Recorded data:
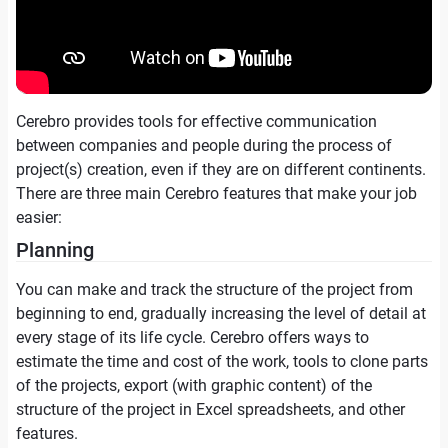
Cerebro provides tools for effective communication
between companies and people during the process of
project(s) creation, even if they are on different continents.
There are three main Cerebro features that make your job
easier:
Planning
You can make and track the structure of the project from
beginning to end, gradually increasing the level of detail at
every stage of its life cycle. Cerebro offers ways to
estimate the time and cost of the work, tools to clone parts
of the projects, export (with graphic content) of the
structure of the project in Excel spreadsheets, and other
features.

WHAT NEEDS TO BE DONE: Can you lay out every line of the listing as a JSON list of strings, one string per line, with blank lines skipped and the pictures left out?

TASK RESPONSE:
[
  "Cerebro provides tools for effective communication",
  "between companies and people during the process of",
  "project(s) creation, even if they are on different continents.",
  "There are three main Cerebro features that make your job",
  "easier:",
  "Planning",
  "You can make and track the structure of the project from",
  "beginning to end, gradually increasing the level of detail at",
  "every stage of its life cycle. Cerebro offers ways to",
  "estimate the time and cost of the work, tools to clone parts",
  "of the projects, export (with graphic content) of the",
  "structure of the project in Excel spreadsheets, and other",
  "features."
]